The friend persisted. He reminded Strom about that story from their Texas trip. So, Strom wrote a short story based on that event, “Sisyphus and Lucifer.”

Of his own accord, the editor-friend added a line to Strom’s bio, saying he was writing a novel. It wasn’t true. But an agent read the short story and called Strom to inquire about the novel.

Strom found himself quickly writing what he referred to as, “the worst first draft ever.”

Still, the agent saw something in Strom’s efforts. Through re-writes over three-plus years, Strom produced a draft that was ready to pitch in June 2017.

Following the 2016 presidential election, his agent emailed him: “Unfortunately, your book has become much more relevant.” The work-in-progress accelerated.

He fit plotting and writing around his full-time work. After receiving his MFA, Strom became an adjunct lecturer of English at City College, and currently serves the school as an undergraduate advisor in the humanities and arts.

The author’s personal journey at times parallels his protagonist Shane Stephenson’s.

Raymond Strom, right, signs copies of “Northern Lights” for customers at Subtext Books in St. Paul. (Margot M. Barry / The Metropolitan)
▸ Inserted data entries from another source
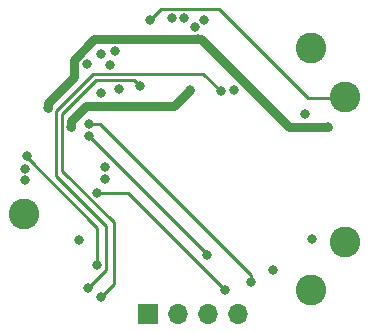
<source format=gbr>
%TF.GenerationSoftware,KiCad,Pcbnew,5.1.9-73d0e3b20d~88~ubuntu20.04.1*%
%TF.CreationDate,2021-06-28T21:50:03+02:00*%
%TF.ProjectId,watch,77617463-682e-46b6-9963-61645f706362,rev?*%
%TF.SameCoordinates,Original*%
%TF.FileFunction,Copper,L2,Inr*%
%TF.FilePolarity,Positive*%
%FSLAX46Y46*%
G04 Gerber Fmt 4.6, Leading zero omitted, Abs format (unit mm)*
G04 Created by KiCad (PCBNEW 5.1.9-73d0e3b20d~88~ubuntu20.04.1) date 2021-06-28 21:50:03*
%MOMM*%
%LPD*%
G01*
G04 APERTURE LIST*
%TA.AperFunction,ComponentPad*%
%ADD10C,2.600000*%
%TD*%
%TA.AperFunction,ComponentPad*%
%ADD11O,1.700000X1.700000*%
%TD*%
%TA.AperFunction,ComponentPad*%
%ADD12R,1.700000X1.700000*%
%TD*%
%TA.AperFunction,ViaPad*%
%ADD13C,0.800000*%
%TD*%
%TA.AperFunction,Conductor*%
%ADD14C,0.750000*%
%TD*%
%TA.AperFunction,Conductor*%
%ADD15C,0.250000*%
%TD*%
G04 APERTURE END LIST*
D10*
%TO.N,Net-(SW1-Pad1)*%
%TO.C,SW1*%
X193500000Y-113250000D03*
%TD*%
D11*
%TO.N,GND*%
%TO.C,J1*%
X211620000Y-121750000D03*
%TO.N,RST_SBWTDIO*%
X209080000Y-121750000D03*
%TO.N,TST_SBWTCK*%
X206540000Y-121750000D03*
D12*
%TO.N,Net-(D1-Pad2)*%
X204000000Y-121750000D03*
%TD*%
D10*
%TO.N,Net-(SW5-Pad1)*%
%TO.C,SW5*%
X220640000Y-103380000D03*
%TD*%
%TO.N,Net-(SW4-Pad1)*%
%TO.C,SW4*%
X220640000Y-115620000D03*
%TD*%
%TO.N,Net-(SW3-Pad1)*%
%TO.C,SW3*%
X217750000Y-119750000D03*
%TD*%
%TO.N,Net-(SW2-Pad1)*%
%TO.C,SW2*%
X217750000Y-99250000D03*
%TD*%
D13*
%TO.N,+3V0*%
X198120000Y-115443000D03*
X219202000Y-105918000D03*
X195516500Y-104267000D03*
X208253490Y-98488501D03*
%TO.N,GND*%
X207518000Y-102806500D03*
X217297000Y-104775000D03*
X197507510Y-105933431D03*
%TO.N,Net-(DISP1-Pad8)*%
X200315990Y-110299593D03*
X211306403Y-102759674D03*
%TO.N,Net-(DISP1-Pad9)*%
X198882000Y-119570500D03*
X210132466Y-102906041D03*
%TO.N,Net-(DISP1-Pad4)*%
X199009000Y-106680000D03*
X208978500Y-116713000D03*
%TO.N,Net-(DISP1-Pad5)*%
X210502500Y-119697500D03*
X199685055Y-111491940D03*
%TO.N,Net-(DISP1-Pad11)*%
X200025001Y-120268999D03*
X203290000Y-102429491D03*
%TO.N,Net-(DISP1-Pad6)*%
X212725006Y-118999000D03*
X199009000Y-105664000D03*
%TO.N,Net-(DISP1-Pad12)*%
X193611947Y-110438105D03*
X201549002Y-102679499D03*
%TO.N,TST_SBWTCK*%
X207073500Y-96647000D03*
%TO.N,RST_SBWTDIO*%
X207948079Y-97415293D03*
%TO.N,I2C_SDA*%
X200315990Y-109299580D03*
X200787004Y-100647500D03*
X200025000Y-102997000D03*
%TO.N,I2C_SLC*%
X198780936Y-100609936D03*
X193573366Y-109438837D03*
%TO.N,Net-(R3-Pad2)*%
X199705281Y-117596959D03*
X193738500Y-108331000D03*
%TO.N,Net-(SW1-Pad1)*%
X200025000Y-99695000D03*
%TO.N,Net-(SW2-Pad1)*%
X201168000Y-99475010D03*
%TO.N,Net-(SW3-Pad1)*%
X214572457Y-117998293D03*
X205994000Y-96647000D03*
%TO.N,Net-(SW4-Pad1)*%
X217868500Y-115379500D03*
X208752830Y-96821660D03*
%TO.N,Net-(SW5-Pad1)*%
X204152500Y-96837500D03*
%TD*%
D14*
%TO.N,+3V0*%
X208490785Y-98488501D02*
X208253490Y-98488501D01*
X215920284Y-105918000D02*
X208490785Y-98488501D01*
X219202000Y-105918000D02*
X215920284Y-105918000D01*
X199453499Y-98488501D02*
X208253490Y-98488501D01*
X197739000Y-100203000D02*
X199453499Y-98488501D01*
X197739000Y-101663500D02*
X197739000Y-100203000D01*
X195516500Y-103886000D02*
X197739000Y-101663500D01*
X195516500Y-104267000D02*
X195516500Y-103886000D01*
%TO.N,GND*%
X197507510Y-105367746D02*
X197507510Y-105933431D01*
X206184500Y-104140000D02*
X198735256Y-104140000D01*
X198735256Y-104140000D02*
X197507510Y-105367746D01*
X207518000Y-102806500D02*
X206184500Y-104140000D01*
D15*
%TO.N,Net-(DISP1-Pad9)*%
X198882000Y-119570500D02*
X200430282Y-118022218D01*
X200430282Y-118022218D02*
X200430282Y-114260782D01*
X200430282Y-114260782D02*
X196215000Y-110045500D01*
X196215000Y-110045500D02*
X196215000Y-104521000D01*
X196215000Y-104521000D02*
X199326500Y-101409500D01*
X199326500Y-101409500D02*
X208635925Y-101409500D01*
X208635925Y-101409500D02*
X210132466Y-102906041D01*
%TO.N,Net-(DISP1-Pad4)*%
X199009000Y-106680000D02*
X208978500Y-116649500D01*
X208978500Y-116649500D02*
X208978500Y-116713000D01*
%TO.N,Net-(DISP1-Pad5)*%
X202296940Y-111491940D02*
X209740500Y-118935500D01*
X209740500Y-118935500D02*
X210502500Y-119697500D01*
X199685055Y-111491940D02*
X202296940Y-111491940D01*
%TO.N,Net-(DISP1-Pad11)*%
X196723000Y-109598179D02*
X196723000Y-104844998D01*
X201104500Y-119189500D02*
X201104500Y-113979679D01*
X199613501Y-101954497D02*
X202815006Y-101954497D01*
X196723000Y-104844998D02*
X199613501Y-101954497D01*
X201104500Y-113979679D02*
X196723000Y-109598179D01*
X202815006Y-101954497D02*
X203290000Y-102429491D01*
X200025001Y-120268999D02*
X201104500Y-119189500D01*
%TO.N,Net-(DISP1-Pad6)*%
X199961500Y-105664000D02*
X199009000Y-105664000D01*
X212725006Y-118427506D02*
X199961500Y-105664000D01*
X212725006Y-118999000D02*
X212725006Y-118427506D01*
%TO.N,Net-(R3-Pad2)*%
X193738500Y-108458000D02*
X193738500Y-108331000D01*
X199707500Y-114427000D02*
X193738500Y-108458000D01*
X199707500Y-117594740D02*
X199707500Y-114427000D01*
X199705281Y-117596959D02*
X199707500Y-117594740D01*
%TO.N,Net-(SW5-Pad1)*%
X205079534Y-95910466D02*
X204152500Y-96837500D01*
X217529955Y-103420455D02*
X210019966Y-95910466D01*
X210019966Y-95910466D02*
X205079534Y-95910466D01*
X220553142Y-103420455D02*
X217529955Y-103420455D01*
%TD*%
M02*

</source>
During the audience Q&A, Strom was candid about pulling from personal experience to write the book. An audience member asked what the biggest difference between him and the character of Shane.

He responded that Shane is a lot nicer. “As a seventeen-year-old, he has a lot more integrity [than I did],” Strom said. He noted he was a lot more like the other characters in the book, selling everything he had to his hands on drugs.
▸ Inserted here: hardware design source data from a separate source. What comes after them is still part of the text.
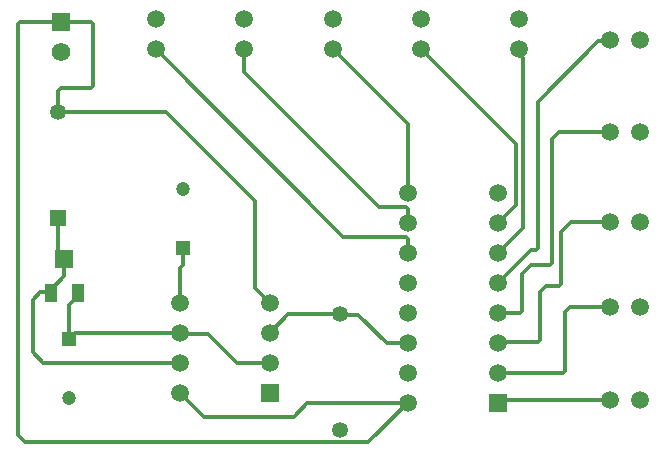
<source format=gbr>
%TF.GenerationSoftware,Altium Limited,Altium Designer,22.8.2 (66)*%
G04 Layer_Physical_Order=1*
G04 Layer_Color=255*
%FSLAX45Y45*%
%MOMM*%
%TF.SameCoordinates,7D29B654-BFA4-4C5B-9AD4-86D38D862F27*%
%TF.FilePolarity,Positive*%
%TF.FileFunction,Copper,L1,Top,Signal*%
%TF.Part,Single*%
G01*
G75*
%TA.AperFunction,SMDPad,CuDef*%
%ADD10R,1.60000X1.60000*%
%ADD11R,1.10000X1.60000*%
%TA.AperFunction,Conductor*%
%ADD12C,0.30000*%
%TA.AperFunction,ComponentPad*%
%ADD13R,1.57000X1.57000*%
%ADD14C,1.57000*%
%ADD15R,1.35000X1.35000*%
%ADD16C,1.35000*%
%ADD17R,1.50000X1.50000*%
%ADD18C,1.50000*%
%ADD19C,1.20000*%
%ADD20R,1.20000X1.20000*%
D10*
X445100Y1605500D02*
D03*
D11*
X560100Y1315500D02*
D03*
X330100D02*
D03*
D12*
X3112600Y2043600D02*
X3335226D01*
X1968500Y3187700D02*
Y3378216D01*
Y3187700D02*
X3112600Y2043600D01*
X1219200Y3378216D02*
X2807816Y1789600D01*
X3335226D01*
X3352800Y1905000D02*
Y2026026D01*
X3335226Y2043600D02*
X3352800Y2026026D01*
X2057400Y1358900D02*
X2184400Y1231900D01*
X2057400Y1358900D02*
Y2095500D01*
X1308100Y2844800D02*
X2057400Y2095500D01*
X400600Y2844800D02*
X1308100D01*
X3352800Y1651000D02*
Y1772026D01*
X3335226Y1789600D02*
X3352800Y1772026D01*
X4630626Y1371600D02*
X4648200Y1389174D01*
Y1828800D02*
X4737116Y1917716D01*
X4521200Y1371600D02*
X4630626D01*
X4648200Y1389174D02*
Y1828800D01*
X2501900Y381000D02*
X3352800D01*
X2387600Y266700D02*
X2501900Y381000D01*
X1625600Y266700D02*
X2387600D01*
X1422400Y469900D02*
X1625600Y266700D01*
X1905000Y723900D02*
X2184400D01*
X1435100Y965200D02*
X1663700D01*
X1905000Y723900D01*
X1447800Y1549400D02*
Y1693100D01*
X1422400Y1524000D02*
X1447800Y1549400D01*
X1422400Y1231900D02*
Y1524000D01*
Y1667700D02*
X1447800Y1693100D01*
X115300Y49800D02*
X3021600D01*
X395100Y1655500D02*
Y1950300D01*
Y1655500D02*
X445100Y1605500D01*
X4457700Y1693974D02*
Y2933700D01*
X4968413Y3444413D02*
X5056513D01*
X4457700Y2933700D02*
X4968413Y3444413D01*
X5056513D02*
X5067316Y3455216D01*
X414600Y3606800D02*
X668226D01*
X685800Y3589226D01*
Y3065574D02*
Y3589226D01*
X419100Y3048000D02*
X668226D01*
X685800Y3065574D01*
X395100Y2850300D02*
Y3024000D01*
X419100Y3048000D01*
X324800Y1335200D02*
X445100Y1455500D01*
X324800Y1320800D02*
Y1335200D01*
X445100Y1455500D02*
Y1605500D01*
X177800Y1257300D02*
X241300Y1320800D01*
X177800Y812800D02*
Y1257300D01*
Y812800D02*
X266700Y723900D01*
X50800Y114300D02*
Y3589226D01*
X68374Y3606800D01*
X50800Y114300D02*
X115300Y49800D01*
X68374Y3606800D02*
X414600D01*
X1422400Y977900D02*
X1435100Y965200D01*
X395100Y2850300D02*
X400600Y2844800D01*
X3021600Y49800D02*
X3352800Y381000D01*
X2344200Y1137700D02*
X2781300D01*
X2184400Y977900D02*
X2344200Y1137700D01*
X241300Y1320800D02*
X324800D01*
X266700Y723900D02*
X1422400D01*
X537400Y977900D02*
X1422400D01*
X482600Y923100D02*
X537400Y977900D01*
X482600Y1213000D02*
X560100Y1290500D01*
Y1315500D01*
X482600Y923100D02*
Y1213000D01*
X2781300Y1137700D02*
X2788700Y1130300D01*
X2933700D01*
X3175000Y889000D02*
X3352800D01*
X2933700Y1130300D02*
X3175000Y889000D01*
X3352800Y2159000D02*
Y2743200D01*
X2717784Y3378216D02*
X3352800Y2743200D01*
X4267200Y2057400D02*
Y2578100D01*
X3467084Y3378216D02*
X4267200Y2578100D01*
X4114800Y1905000D02*
X4267200Y2057400D01*
X4292584Y3345744D02*
Y3378216D01*
X4114800Y1651000D02*
X4330700Y1866900D01*
X4292584Y3345744D02*
X4330700Y3307628D01*
Y1866900D02*
Y3307628D01*
X4394200Y1676400D02*
X4440126D01*
X4457700Y1693974D01*
X4114800Y1397000D02*
X4394200Y1676400D01*
X4572000Y2616200D02*
X4635500Y2679700D01*
X5067316D01*
X4394200Y1549400D02*
X4554426D01*
X4572000Y1566974D01*
Y2616200D01*
X4318000Y1473200D02*
X4394200Y1549400D01*
X4114800Y1143000D02*
X4300426D01*
X4318000Y1160574D01*
Y1473200D01*
X4470400Y1320800D02*
X4521200Y1371600D01*
X4737116Y1917716D02*
X5067316D01*
X4470400Y919274D02*
Y1320800D01*
X4452826Y901700D02*
X4470400Y919274D01*
X4127500Y901700D02*
X4452826D01*
X4114800Y889000D02*
X4127500Y901700D01*
X4140216Y406416D02*
X5067316D01*
X4114800Y381000D02*
X4140216Y406416D01*
X4724416Y1193816D02*
X5067316D01*
X4686300Y1155700D02*
X4724416Y1193816D01*
X4686300Y652574D02*
Y1155700D01*
X4114800Y635000D02*
X4668726D01*
X4686300Y652574D01*
D13*
X414600Y3606800D02*
D03*
D14*
Y3352800D02*
D03*
D15*
X395100Y1950300D02*
D03*
D16*
Y2850300D02*
D03*
X2781300Y1137700D02*
D03*
Y157700D02*
D03*
D17*
X2184400Y469900D02*
D03*
X4114800Y381000D02*
D03*
D18*
X2184400Y723900D02*
D03*
Y977900D02*
D03*
Y1231900D02*
D03*
X1422400Y469900D02*
D03*
Y723900D02*
D03*
Y977900D02*
D03*
Y1231900D02*
D03*
X3352800Y2159000D02*
D03*
Y1905000D02*
D03*
Y1651000D02*
D03*
Y1397000D02*
D03*
Y1143000D02*
D03*
Y889000D02*
D03*
Y635000D02*
D03*
Y381000D02*
D03*
X4114800Y2159000D02*
D03*
Y1905000D02*
D03*
Y1651000D02*
D03*
Y1397000D02*
D03*
Y1143000D02*
D03*
Y889000D02*
D03*
Y635000D02*
D03*
X1219200Y3632216D02*
D03*
Y3378216D02*
D03*
X1968500Y3632216D02*
D03*
Y3378216D02*
D03*
X2717784Y3632216D02*
D03*
Y3378216D02*
D03*
X3467084Y3632216D02*
D03*
Y3378216D02*
D03*
X4292584Y3632216D02*
D03*
Y3378216D02*
D03*
X5321316Y3455216D02*
D03*
X5067316D02*
D03*
X5321316Y2679700D02*
D03*
X5067316D02*
D03*
X5321316Y406416D02*
D03*
X5067316D02*
D03*
X5321316Y1193816D02*
D03*
X5067316D02*
D03*
X5321316Y1917716D02*
D03*
X5067316D02*
D03*
D19*
X1447800Y2193100D02*
D03*
X482600Y423100D02*
D03*
D20*
X1447800Y1693100D02*
D03*
X482600Y923100D02*
D03*
%TF.MD5,06f2ffb4acfe22d8e430e16b90da82b4*%
M02*

</source>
Strom described Shane as “almost more of a tourist. He showed up for a couple months. Where we [in real life] had been going through this for years.”
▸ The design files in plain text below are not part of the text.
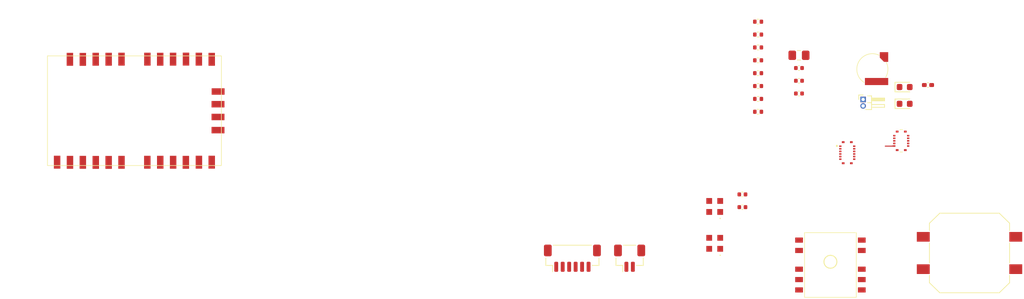
<source format=kicad_pcb>
(kicad_pcb
	(version 20240108)
	(generator "pcbnew")
	(generator_version "8.0")
	(general
		(thickness 1.6)
		(legacy_teardrops no)
	)
	(paper "A4")
	(layers
		(0 "F.Cu" signal)
		(31 "B.Cu" signal)
		(32 "B.Adhes" user "B.Adhesive")
		(33 "F.Adhes" user "F.Adhesive")
		(34 "B.Paste" user)
		(35 "F.Paste" user)
		(36 "B.SilkS" user "B.Silkscreen")
		(37 "F.SilkS" user "F.Silkscreen")
		(38 "B.Mask" user)
		(39 "F.Mask" user)
		(40 "Dwgs.User" user "User.Drawings")
		(41 "Cmts.User" user "User.Comments")
		(42 "Eco1.User" user "User.Eco1")
		(43 "Eco2.User" user "User.Eco2")
		(44 "Edge.Cuts" user)
		(45 "Margin" user)
		(46 "B.CrtYd" user "B.Courtyard")
		(47 "F.CrtYd" user "F.Courtyard")
		(48 "B.Fab" user)
		(49 "F.Fab" user)
		(50 "User.1" user)
		(51 "User.2" user)
		(52 "User.3" user)
		(53 "User.4" user)
		(54 "User.5" user)
		(55 "User.6" user)
		(56 "User.7" user)
		(57 "User.8" user)
		(58 "User.9" user)
	)
	(setup
		(pad_to_mask_clearance 0)
		(allow_soldermask_bridges_in_footprints no)
		(pcbplotparams
			(layerselection 0x00010fc_ffffffff)
			(plot_on_all_layers_selection 0x0000000_00000000)
			(disableapertmacros no)
			(usegerberextensions no)
			(usegerberattributes yes)
			(usegerberadvancedattributes yes)
			(creategerberjobfile yes)
			(dashed_line_dash_ratio 12.000000)
			(dashed_line_gap_ratio 3.000000)
			(svgprecision 4)
			(plotframeref no)
			(viasonmask no)
			(mode 1)
			(useauxorigin no)
			(hpglpennumber 1)
			(hpglpenspeed 20)
			(hpglpendiameter 15.000000)
			(pdf_front_fp_property_popups yes)
			(pdf_back_fp_property_popups yes)
			(dxfpolygonmode yes)
			(dxfimperialunits yes)
			(dxfusepcbnewfont yes)
			(psnegative no)
			(psa4output no)
			(plotreference yes)
			(plotvalue yes)
			(plotfptext yes)
			(plotinvisibletext no)
			(sketchpadsonfab no)
			(subtractmaskfromsilk no)
			(outputformat 1)
			(mirror no)
			(drillshape 1)
			(scaleselection 1)
			(outputdirectory "")
		)
	)
	(net 0 "")
	(net 1 "GND")
	(net 2 "Net-(BT1-+)")
	(net 3 "+3.3V")
	(net 4 "Net-(Tarvos1-MODE_1)")
	(net 5 "Net-(D1-A)")
	(net 6 "Net-(D2-A)")
	(net 7 "swo")
	(net 8 "exti3{slash}pwmled")
	(net 9 "nrst")
	(net 10 "EXTI0")
	(net 11 "swdio")
	(net 12 "exti1")
	(net 13 "swclk")
	(net 14 "Net-(LED1-DOUT)")
	(net 15 "unconnected-(LED2-DOUT-Pad1)")
	(net 16 "unconnected-(PA1010D1-1PPS-Pad3)")
	(net 17 "unconnected-(PA1010D1-I2C_SCL-Pad2)")
	(net 18 "unconnected-(PA1010D1-NRESET-Pad6)")
	(net 19 "unconnected-(PA1010D1-WAKE_UP-Pad8)")
	(net 20 "Net-(PA1010D1-TX)")
	(net 21 "Net-(PA1010D1-RX)")
	(net 22 "unconnected-(PA1010D1-I2C_SDA-Pad1)")
	(net 23 "TX")
	(net 24 "Net-(Tarvos1-UTXD)")
	(net 25 "Net-(Tarvos1-URXD)")
	(net 26 "RX")
	(net 27 "Net-(Tarvos1-BOOT)")
	(net 28 "Net-(Tarvos1-TX_IND)")
	(net 29 "Net-(Tarvos1-RX_IND)")
	(net 30 "RX_GPS")
	(net 31 "TX_GPS")
	(net 32 "unconnected-(Tarvos1-RSV-Pad8)")
	(net 33 "unconnected-(Tarvos1-RSV-Pad7)")
	(net 34 "unconnected-(Tarvos1-TEST-Padi4)")
	(net 35 "unconnected-(Tarvos1-TEST-Padi3)")
	(net 36 "unconnected-(Tarvos1-RSV-Pad10)")
	(net 37 "unconnected-(Tarvos1-RSV-Pad11)")
	(net 38 "unconnected-(Tarvos1-RSV-Pad22)")
	(net 39 "unconnected-(Tarvos1-RSV-Pad17)")
	(net 40 "unconnected-(Tarvos1-RSV-Pad9)")
	(net 41 "unconnected-(Tarvos1-RSV-Pad18)")
	(net 42 "unconnected-(Tarvos1-TEST-Padi2)")
	(net 43 "unconnected-(Tarvos1-{slash}RESET-Pad19)")
	(net 44 "unconnected-(Tarvos1-TEST-Padi1)")
	(net 45 "unconnected-(Tarvos1-{slash}RTS-Pad6)")
	(net 46 "unconnected-(Tarvos1-ANT-Pad1)")
	(net 47 "unconnected-(Tarvos1-RSV-Pad13)")
	(net 48 "unconnected-(Tarvos1-RSV-Pad16)")
	(footprint "Resistor_SMD:R_0402_1005Metric" (layer "F.Cu") (at 182.9475 69.265))
	(footprint "Capacitor_SMD:C_0402_1005Metric" (layer "F.Cu") (at 189.2675 66.44))
	(footprint "5035521222:5035521222" (layer "F.Cu") (at 196.735 75.59 -90))
	(footprint "Capacitor_SMD:C_0402_1005Metric" (layer "F.Cu") (at 180.52 84.01))
	(footprint "Capacitor_SMD:C_0402_1005Metric_Pad0.74x0.62mm_HandSolder" (layer "F.Cu") (at 209.2175 65.13))
	(footprint "Resistor_SMD:R_0402_1005Metric" (layer "F.Cu") (at 182.9475 63.295))
	(footprint "Button_Switch_SMD:SW_Push_1P1T_NO_CK_PTS125Sx43PSMTR" (layer "F.Cu") (at 215.64 91.1))
	(footprint "pa1010d:PA1010D" (layer "F.Cu") (at 189.13 97.96))
	(footprint "5035521022:5035521022" (layer "F.Cu") (at 205.08 73.76 90))
	(footprint "Capacitor_SMD:C_0805_2012Metric_Pad1.18x1.45mm_HandSolder" (layer "F.Cu") (at 189.2675 60.53))
	(footprint "led adressable:5871024147F" (layer "F.Cu") (at 176.235 83.905))
	(footprint "ms414:MS421R-IV03E" (layer "F.Cu") (at 199.515518 65.085))
	(footprint "Resistor_SMD:R_0402_1005Metric" (layer "F.Cu") (at 182.9475 57.325))
	(footprint "Resistor_SMD:R_0402_1005Metric" (layer "F.Cu") (at 182.9475 67.275))
	(footprint "LED_SMD:LED_0603_1608Metric" (layer "F.Cu") (at 205.6075 68.03))
	(footprint "Capacitor_SMD:C_0402_1005Metric" (layer "F.Cu") (at 180.52 82.04))
	(footprint "LED_SMD:LED_0603_1608Metric" (layer "F.Cu") (at 205.6075 65.44))
	(footprint "Capacitor_SMD:C_0402_1005Metric" (layer "F.Cu") (at 189.2675 64.47))
	(footprint "Resistor_SMD:R_0402_1005Metric" (layer "F.Cu") (at 182.9475 55.335))
	(footprint "Connector_JST:JST_SH_BM02B-SRSS-TB_1x02-1MP_P1.00mm_Vertical" (layer "F.Cu") (at 163.08 91.91))
	(footprint "Connector_PinHeader_1.00mm:PinHeader_1x02_P1.00mm_Horizontal" (layer "F.Cu") (at 199.1875 67.36))
	(footprint "Capacitor_SMD:C_0402_1005Metric" (layer "F.Cu") (at 189.2675 62.5))
	(footprint "Resistor_SMD:R_0402_1005Metric" (layer "F.Cu") (at 182.9475 65.285))
	(footprint "led adressable:5871024147F" (layer "F.Cu") (at 176.235 89.605))
	(footprint "tarvosiii:Tarvos III" (layer "F.Cu") (at 90.37 52.23))
	(footprint "Resistor_SMD:R_0402_1005Metric" (layer "F.Cu") (at 182.9475 61.305))
	(footprint "Resistor_SMD:R_0402_1005Metric" (layer "F.Cu") (at 182.9475 59.315))
	(footprint "Connector_JST:JST_SH_BM06B-SRSS-TB_1x06-1MP_P1.00mm_Vertical" (layer "F.Cu") (at 154.23 91.91))
	(segment
		(start 203.72 74.58)
		(end 203.74 74.56)
		(width 0.15)
		(layer "F.Cu")
		(net 1)
		(uuid "159380a7-90ad-45f9-97c7-ef643d2cf511")
	)
	(segment
		(start 202.61 74.58)
		(end 203.72 74.58)
		(width 0.15)
		(layer "F.Cu")
		(net 1)
		(uuid "aa0b28cd-e6b0-4e05-9948-025ca90b2a3d")
	)
	(segment
		(start 203.74 74.56)
		(end 204.005 74.56)
		(width 0.15)
		(layer "F.Cu")
		(net 1)
		(uuid "bcc1a5a2-bba4-4510-9690-b8004bab9ad0")
	)
)

</source>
“We do share an appearance,” he added with a laugh. “But that was mainly because I wanted to have him to suffer through the same thing I did, I guess.”

The Subtext bookstore event was well-attended. The guests were old friends, professors, and an assortment of new-to-Strom readers, all engaged.

There was no shortage of questions during the Q&A, both personal and professional. The final question of the night: “Is there anything you want readers to take away from the book?”

“I really just wanted it to be a portrait of this time, the area, and these people, just so people can see what’s going on over here,” Strom said.

“There’s a lot of talk, especially within New York,” he said. “People just don’t really understand what’s going on [in terms of the meth crisis]. They think it’s a random white trash problem. They write it off as these people don’t know any better, so they ended up that way.”

“They think it doesn’t matter, but it does.”

In an interview with The Metropolitan, Strom was asked to offer advice to student writers working on identity and theme. He suggested writing 3-4 pages every morning—and then don’t read them for a month.

After that waiting period, go back through and pull out the good ideas, Strom said. “Out of 120 pages, you might keep 10.”

He also recommended having a job to pay the bills, and preferably one that gives you time to write in the morning when the mind is fresh.

“Jobs that deal with people are good for content,” he said. “But the biggest thing is reading everything.”

What about writer’s block? Strom said to “just go do something else entirely.” When he’s stuck, he often turns to “The Artist’s Way: A Spiritual Path to Higher Creativity,” a self-help book by Julia Cameron.

And when asked if he intends to revisit the characters of “Northern Lights” in future works, Strom paused.

He wondered if Metro State still offers a class in Scandinavian immigrant literature, which he took as mail correspondence course. (The answer is “no;” LIT 367 has not been offered since the 2010-11 academic year.)

Strom fondly recalled two books from that Metro State course: O.E. Rølvaag’s “Giants of the Earth” and Vilhelm Morberg’s series “The Emigrants.” They center on Sweden’s 19th century stagnating social fabric which pushed many to emigrate to the U.S.

He thinks that stagnation may not be much different than what occurs in his imagined town of Holm. So perhaps in Strom’s future books, readers may meet “Northern Lights” characters again.

Editor’s Note, June 3, 2019: This article has been updated to clarify the order of events.